Eşit Haklar İçin İzleme Derneği’nin “Toplantı ve Gösteri Hakkı İzleme Raporu”, Türkiye’de 15 ayda 264 barışçı gösteriye müdahale edildiğini ortaya koyuyor.
“Müdahale” dediysem, “Durun arkadaşlar, yapmayın” şeklinde bir müdahale değil bu.
Biber gazı ve tazyikli su eşliğinde, polis copuyla müdahaleden söz ediyoruz. Kalkanla itme, yere düşeni tekmeleme de var tabii.
Müdahale edilen gösterilerin 160’ı basın açıklaması, oturma eylemi, gösteri yürüyüşü. 28’i kutlama, 16’sı anma, sekizi stant açma, bildiri dağıtma, çadır kurma, beşi karşıt gösteriler ve beşi de diğer gösterilerdi.
32 etkinlik müdahaleye rağmen gerçekleştirildi, 183’ü ise yapılamadı.
Bu araştırmanın referandum nedeniyle düzenlenen ve seçmeni “hayır” demeye yönlendiren toplantı ve gösterileri kapsamadığını da belirteyim.

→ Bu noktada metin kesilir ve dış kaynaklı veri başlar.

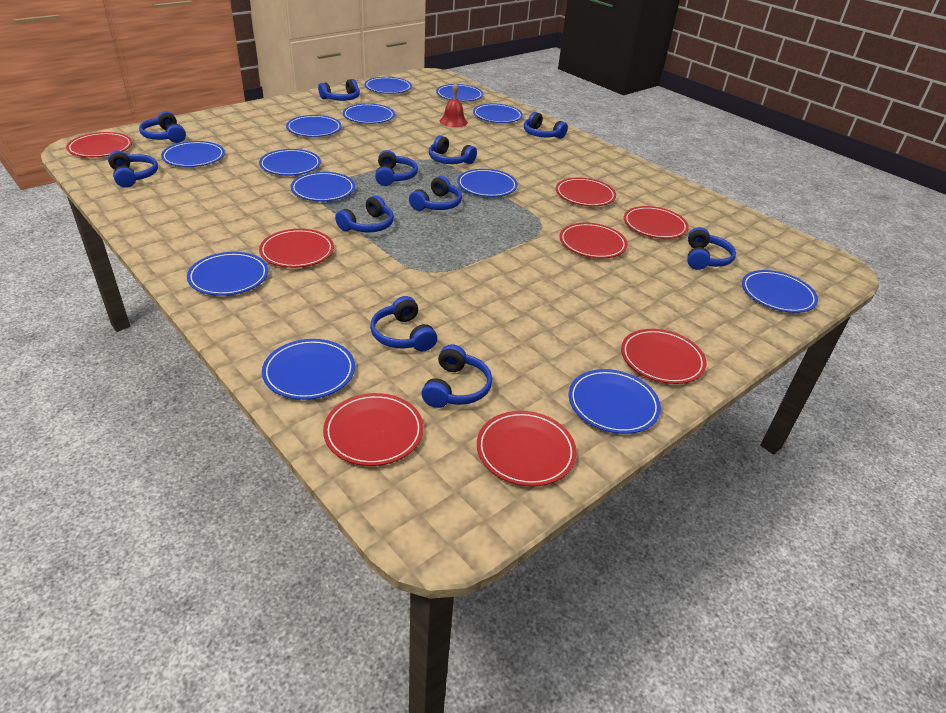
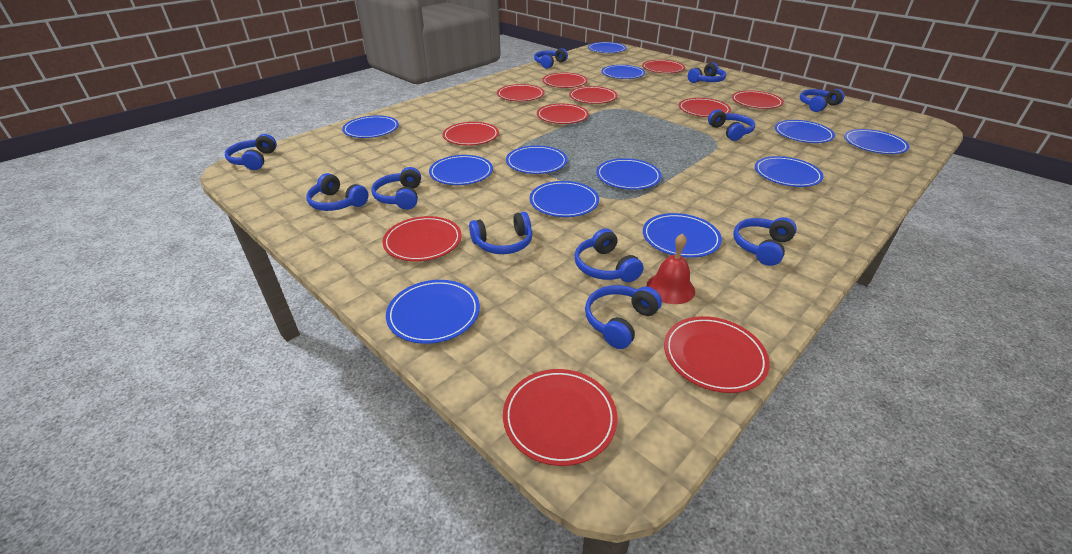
blue plate: [161,141,225,167] [187,252,268,296] [259,149,321,175] [262,339,355,400] [286,115,342,137] [290,172,355,201] [343,103,395,124] [364,77,412,94] [436,84,483,101] [457,169,518,197] [473,103,523,123] [569,369,661,434] [742,270,818,313] = 13 -> [342,115,399,138] [386,280,480,344] [429,155,493,185] [506,146,567,174] [530,181,599,217] [588,42,626,53] [596,158,662,190] [602,65,645,79] [643,213,722,258] [755,156,823,187] [775,120,835,143] [844,129,909,154] = 12
red plate: [66,132,132,157] [259,229,334,268] [323,393,423,466] [477,411,577,487] [556,178,616,206] [560,223,628,258] [621,329,707,384] [624,206,689,239] = 8 -> [382,216,462,261] [443,122,499,146] [497,84,544,101] [503,369,617,466] [537,104,589,124] [542,72,588,88] [569,86,618,104] [642,60,685,73] [664,316,770,393] [679,98,731,117] [732,90,784,109] = 11

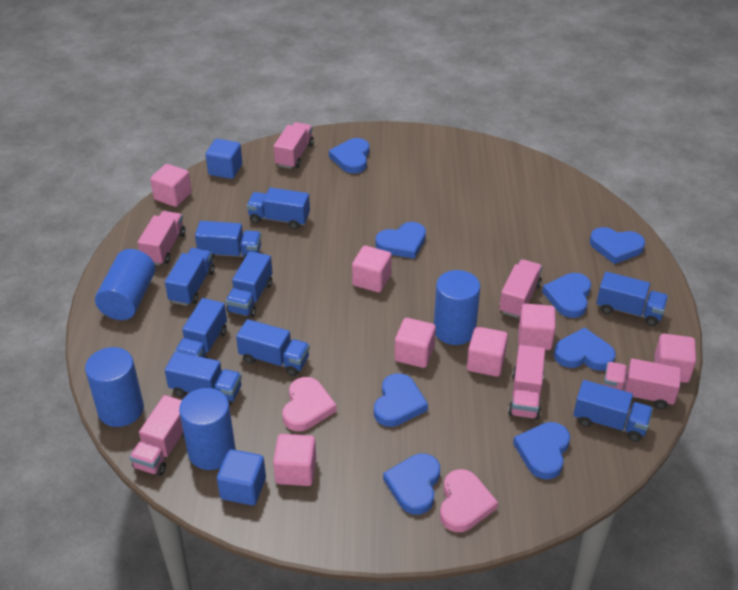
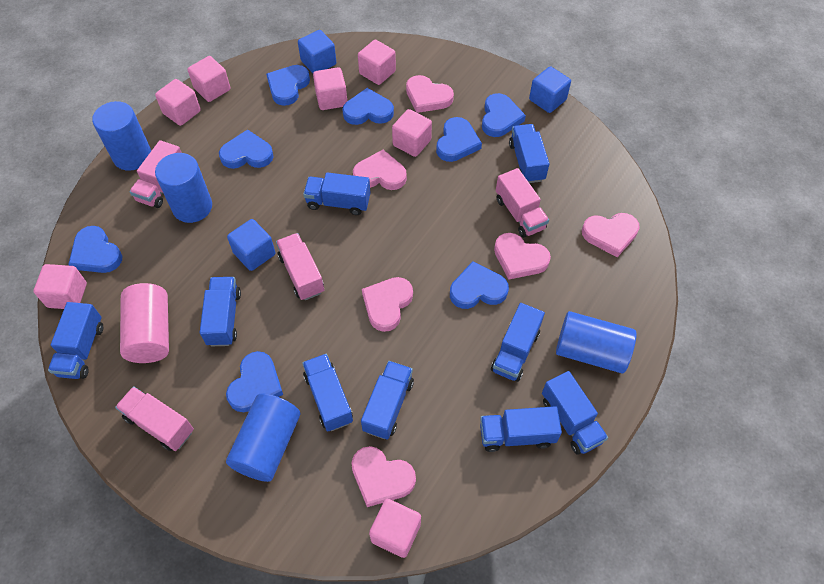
blue cube: [206,139,243,179] [217,449,266,505] = 2 -> [227,219,275,271] [298,30,336,73] [529,66,571,113] = 3
pink cylinder: none = 0 -> [120,283,169,363] = 1
pink heart: [283,377,337,431] [440,469,498,532] = 2 -> [351,446,416,507] [353,150,407,190] [362,277,413,332] [406,75,454,113] [494,233,551,280] [582,213,640,257] = 6
pink truck: [129,395,185,476] [138,211,185,266] [274,122,314,169] [499,259,542,318] [508,345,545,420] [604,358,681,409] = 6 -> [115,386,194,451] [129,140,182,208] [276,233,324,300] [496,168,549,238] = 4

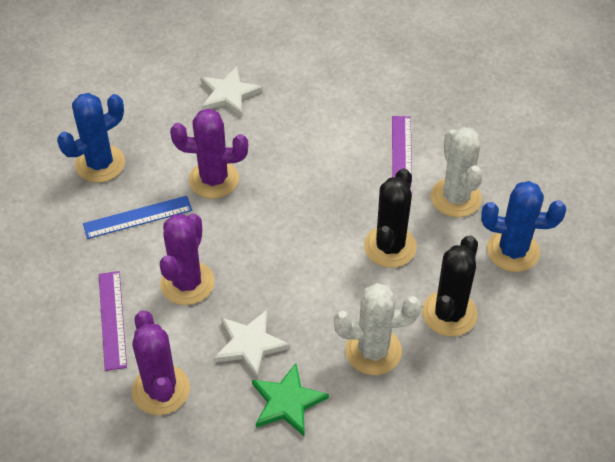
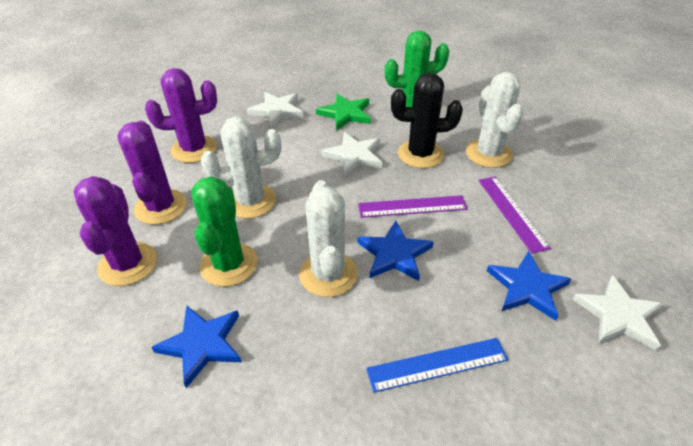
black cactus: [364,168,417,268] [422,235,478,336] = 2 -> [391,72,463,168] = 1
blue cactus: [57,93,125,183] [481,181,566,272] = 2 -> none = 0
blue star: none = 0 -> [151,305,241,388] [358,221,434,281] [487,251,571,321] = 3
green cactus: none = 0 -> [191,176,258,287] [385,30,449,107] = 2
white cactus: [334,283,421,375] [430,127,483,217] = 2 -> [201,117,281,219] [299,180,358,297] [466,72,524,168] = 3
white star: [200,66,263,117] [214,310,290,379] = 2 -> [247,92,303,128] [321,132,382,176] [572,275,663,351] = 3

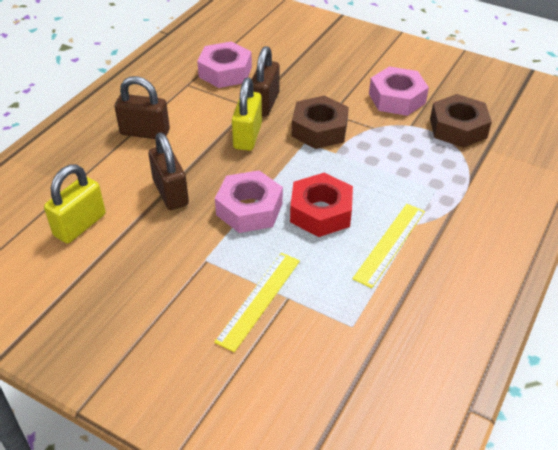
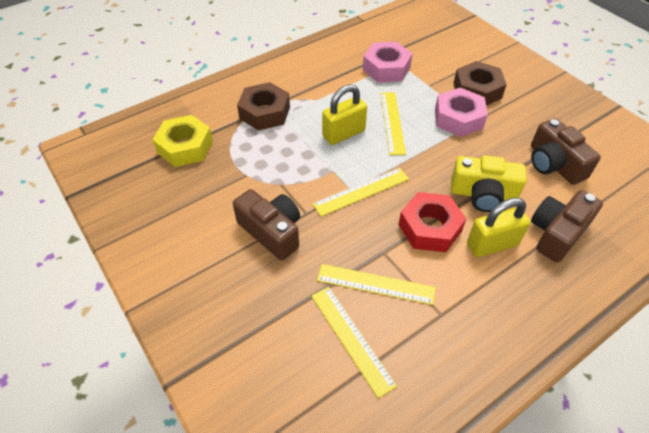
brown camera: none = 0 -> [233,189,300,260] [531,118,601,185] [531,190,603,263] = 3
brown padlock: [115,76,170,139] [149,132,189,210] [252,46,280,117] = 3 -> none = 0
pink nut: [197,41,252,88] [215,170,283,233] [369,66,429,116] = 3 -> [363,42,413,83] [435,87,488,137] = 2
yellow camera: none = 0 -> [451,155,527,212] = 1
yellow nut: none = 0 -> [152,115,213,167] = 1
yellow ruler: [214,253,300,352] [352,204,425,288] = 2 -> [311,287,397,398] [313,168,409,216] [317,264,436,305] [380,92,406,155] = 4

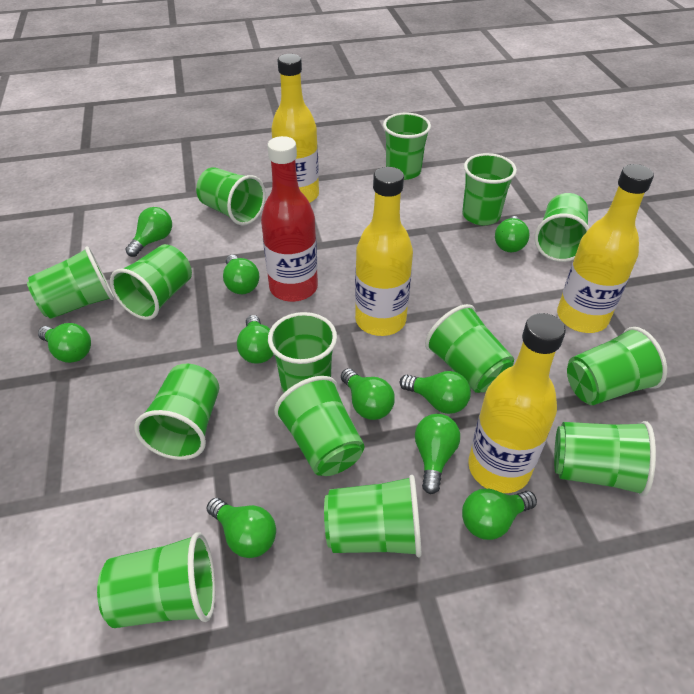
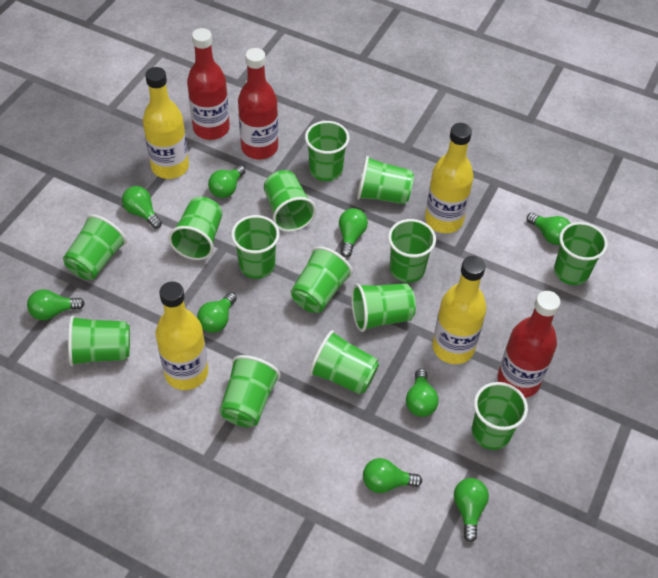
green light bulb: [38,323,91,363] [125,207,172,257] [206,498,276,558] [223,255,259,294] [237,315,274,364] [341,368,395,420] [400,371,471,414] [415,414,460,494] [462,489,537,540] [495,216,530,252] = 10 -> [27,289,85,320] [122,186,162,229] [197,292,237,333] [208,165,246,198] [339,208,368,257] [363,458,422,493] [406,369,439,417] [454,478,489,542] [527,213,571,245] = 9
red bottle: [261,136,318,302] = 1 -> [187,28,230,140] [238,48,278,160] [498,291,561,398] = 3

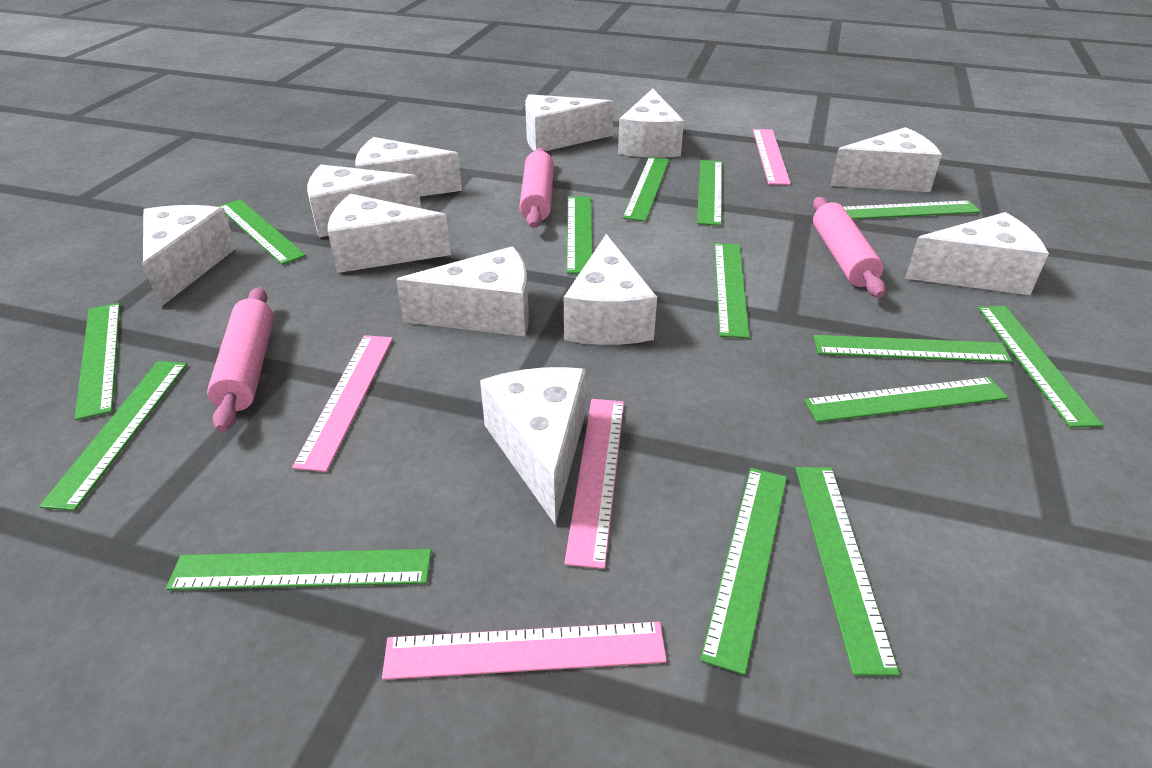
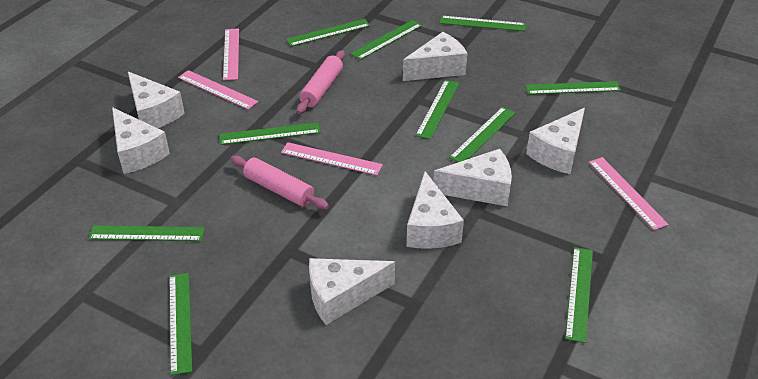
green ruler: [39,361,187,511] [75,303,120,420] [166,549,432,590] [218,199,306,265] [567,197,593,274] [623,157,669,221] [697,160,722,226] [700,468,787,675] [714,243,750,338] [796,467,900,676] [804,377,1008,422] [813,335,1012,363] [844,201,981,219] [978,306,1103,428] = 14 -> [88,225,205,241] [169,273,192,375] [219,122,321,145] [286,19,370,47] [350,20,422,60] [415,80,459,139] [440,16,526,31] [449,107,516,162] [525,81,621,95] [565,247,593,343] = 10
pink rolling pin: [207,287,274,432] [519,147,554,228] [813,197,886,298] = 3 -> [231,156,329,209] [297,50,345,114] = 2
white cheese: [143,205,236,307] [307,164,421,238] [328,194,451,273] [355,137,462,197] [396,246,529,336] [480,367,586,525] [525,94,614,151] [564,234,657,345] [618,89,684,158] [830,127,942,192] [905,212,1049,295] = 11 -> [112,107,170,174] [128,71,185,128] [309,258,395,325] [403,32,468,81] [406,171,464,249] [433,149,512,206] [526,108,585,174] = 7

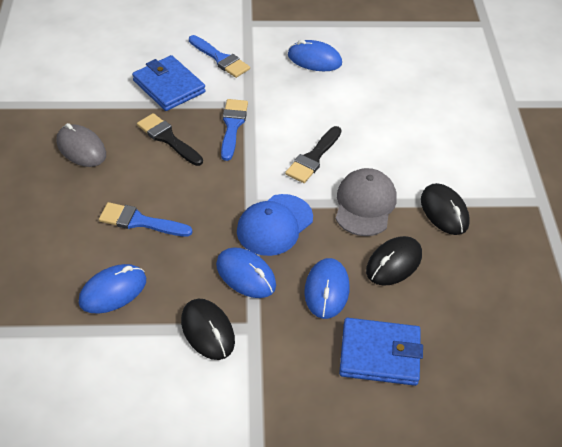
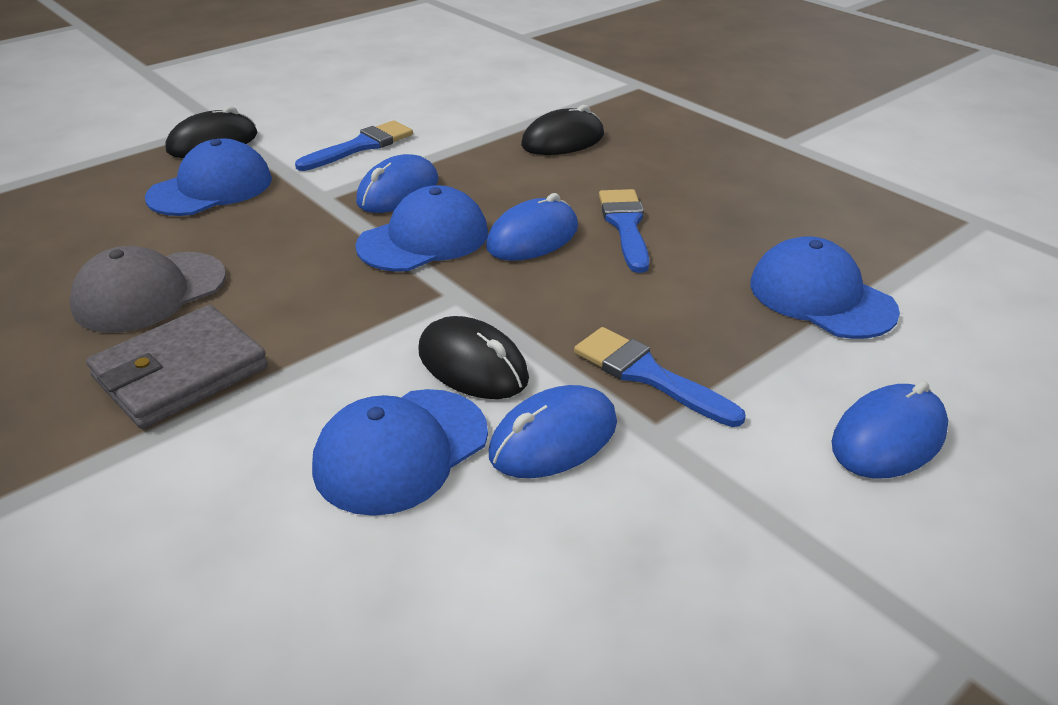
black brush: [137,113,203,166] [285,126,341,183] = 2 -> none = 0
blue cap: [237,194,313,256] = 1 -> [145,138,272,216] [312,389,488,516] [355,185,488,272] [750,236,900,339] = 4
blue wallet: [132,55,205,111] [339,318,423,386] = 2 -> none = 0
grey mouse: [56,123,106,167] = 1 -> none = 0
grey wallet: none = 0 -> [86,305,268,429] = 1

“Hayır” toplantılarına müdahale ve engelleme de şimdiden 100’ü geçmiş bulunuyor.
İstiyorlar ki referandum kampanyaları “tek kale maç” olsun, top da hep onlarda kalsın.
Propaganda konuşmalarına bazı Avrupa ülkeleri, Avrupa değerlerini hiçe sayarak engel olunca buna faşizm adını veriyorsak, bizim memleketteki engellemelere ne isim vermeliyiz?